====== Input
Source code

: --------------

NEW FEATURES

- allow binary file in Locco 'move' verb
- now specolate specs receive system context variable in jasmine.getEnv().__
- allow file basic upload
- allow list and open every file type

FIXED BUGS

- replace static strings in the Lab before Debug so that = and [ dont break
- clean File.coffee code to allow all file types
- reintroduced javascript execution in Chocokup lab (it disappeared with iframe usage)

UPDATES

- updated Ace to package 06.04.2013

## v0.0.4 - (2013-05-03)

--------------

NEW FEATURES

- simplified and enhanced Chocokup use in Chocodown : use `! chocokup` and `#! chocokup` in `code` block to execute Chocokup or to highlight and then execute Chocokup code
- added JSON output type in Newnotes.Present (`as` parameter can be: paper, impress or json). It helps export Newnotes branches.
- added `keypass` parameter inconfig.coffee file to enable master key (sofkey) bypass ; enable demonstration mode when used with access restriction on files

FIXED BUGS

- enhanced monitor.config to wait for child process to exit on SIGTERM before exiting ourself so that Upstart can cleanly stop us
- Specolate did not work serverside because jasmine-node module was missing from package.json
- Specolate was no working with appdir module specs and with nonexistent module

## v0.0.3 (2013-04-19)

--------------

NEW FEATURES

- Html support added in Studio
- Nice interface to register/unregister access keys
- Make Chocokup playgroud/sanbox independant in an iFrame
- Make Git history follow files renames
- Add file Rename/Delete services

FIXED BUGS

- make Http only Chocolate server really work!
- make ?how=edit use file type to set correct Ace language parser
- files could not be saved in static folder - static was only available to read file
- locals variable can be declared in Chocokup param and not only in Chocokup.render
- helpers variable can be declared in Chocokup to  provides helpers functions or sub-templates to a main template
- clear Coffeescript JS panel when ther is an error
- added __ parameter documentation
============
## What this task involves
Recast the entries from the line containing "- enhanced monitor.config" through the last line as a numbered list, leaving out blank lines.

## Expected answer
1. - enhanced monitor.config to wait for child process to exit on SIGTERM before exiting ourself so that Upstart can cleanly stop us
2. - Specolate did not work serverside because jasmine-node module was missing from package.json
3. - Specolate was no working with appdir module specs and with nonexistent module
4. ## v0.0.3 (2013-04-19)
5. --------------
6. NEW FEATURES
7. - Html support added in Studio
8. - Nice interface to register/unregister access keys
9. - Make Chocokup playgroud/sanbox independant in an iFrame
10. - Make Git history follow files renames
11. - Add file Rename/Delete services
12. FIXED BUGS
13. - make Http only Chocolate server really work!
14. - make ?how=edit use file type to set correct Ace language parser
15. - files could not be saved in static folder - static was only available to read file
16. - locals variable can be declared in Chocokup param and not only in Chocokup.render
17. - helpers variable can be declared in Chocokup to  provides helpers functions or sub-templates to a main template
18. - clear Coffeescript JS panel when ther is an error
19. - added __ parameter documentation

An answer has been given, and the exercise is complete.